The stimulus essentially had five parts:  additional safety net payments; aid to state and local governments; temporary tax cuts; a public works program; and investments in clean energy.  The safety net payments effectively reduced misery and propped up aggregate demand. The aid to state and local governments similarly worked to maintain governmental service levels, while boosting demand.  The tax cuts, which were largely an unsuccessful attempt to bring Republicans into the fold, were a mixed bag;  large portions of the proceeds were predictably used for savings or to pay down debt, which didn’t help with the short-term problem.   The public works program was conceived as an updated version of New Deal programs, but the approval process for infrastructure projects is far more convoluted than it was in the 1930’s, and infrastructure is no longer built by armies of strong men with shovels, so this part of the stimulus was a bit of a disappointment.  Unlike the rest of the package, the energy investments were not really viewed as a short-term mechanism to create jobs and boost demand, so their effectiveness needs to be viewed on a longer-term basis.

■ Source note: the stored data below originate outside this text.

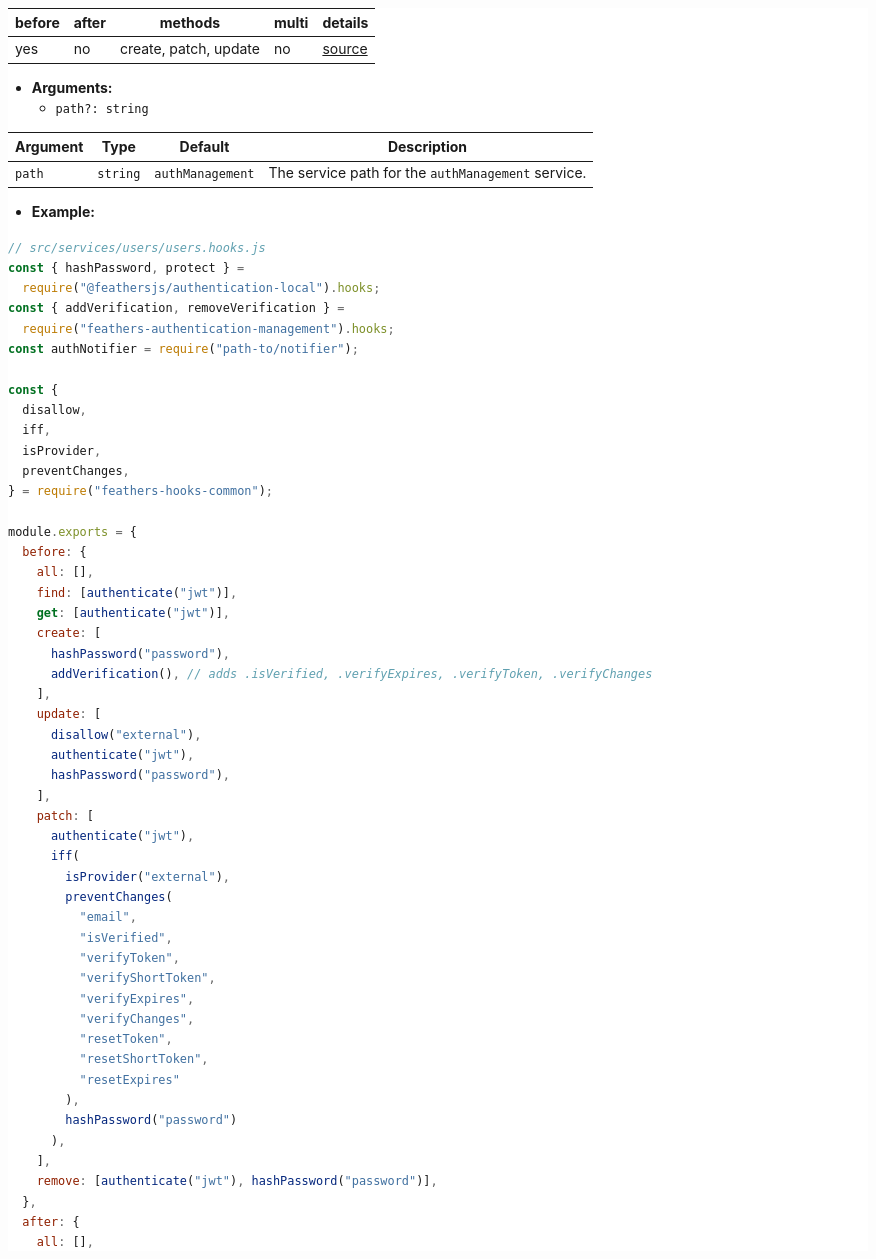 | before | after | methods               | multi | details    |
| ------ | ----- | --------------------- | ----- | ---------- |
| yes    | no    | create, patch, update | no    | [source]() |

- **Arguments:**
  - `path?: string`

| Argument |   Type   | Default          | Description                                        |
| -------- | :------: | ---------------- | -------------------------------------------------- |
| `path`   | `string` | `authManagement` | The service path for the `authManagement` service. |

- **Example:**

```javascript
// src/services/users/users.hooks.js
const { hashPassword, protect } =
  require("@feathersjs/authentication-local").hooks;
const { addVerification, removeVerification } =
  require("feathers-authentication-management").hooks;
const authNotifier = require("path-to/notifier");

const {
  disallow,
  iff,
  isProvider,
  preventChanges,
} = require("feathers-hooks-common");

module.exports = {
  before: {
    all: [],
    find: [authenticate("jwt")],
    get: [authenticate("jwt")],
    create: [
      hashPassword("password"),
      addVerification(), // adds .isVerified, .verifyExpires, .verifyToken, .verifyChanges
    ],
    update: [
      disallow("external"),
      authenticate("jwt"),
      hashPassword("password"),
    ],
    patch: [
      authenticate("jwt"),
      iff(
        isProvider("external"),
        preventChanges(
          "email",
          "isVerified",
          "verifyToken",
          "verifyShortToken",
          "verifyExpires",
          "verifyChanges",
          "resetToken",
          "resetShortToken",
          "resetExpires"
        ),
        hashPassword("password")
      ),
    ],
    remove: [authenticate("jwt"), hashPassword("password")],
  },
  after: {
    all: [],
```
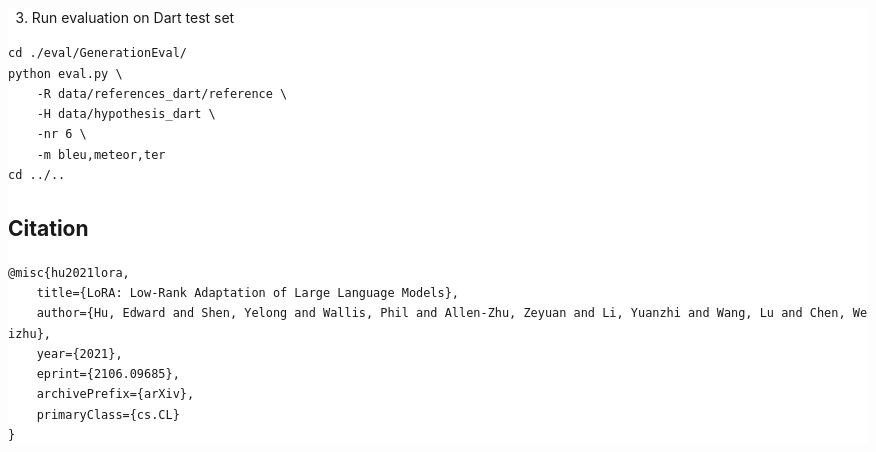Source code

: 3. Run evaluation on Dart test set
```
cd ./eval/GenerationEval/
python eval.py \
    -R data/references_dart/reference \
    -H data/hypothesis_dart \
    -nr 6 \
    -m bleu,meteor,ter 
cd ../..
```

## Citation
```
@misc{hu2021lora,
    title={LoRA: Low-Rank Adaptation of Large Language Models},
    author={Hu, Edward and Shen, Yelong and Wallis, Phil and Allen-Zhu, Zeyuan and Li, Yuanzhi and Wang, Lu and Chen, Weizhu},
    year={2021},
    eprint={2106.09685},
    archivePrefix={arXiv},
    primaryClass={cs.CL}
}
```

Taken as a whole, the stimulus was a moderate success;  with the exception of a few GOP ideologues, there is a consensus among economists that it saved millions of jobs.  Left-wing critics, such as Paul Krugman, who complained that the stimulus was too small ignored both political realities and the weaknesses in its public works component.  The real question now is whether the GOP, by its vocal opposition to the Obama program, has precluded its own stimulus in the likely event of a Trump slump.  If it has, things could be even worse than I have predicted, which is saying something.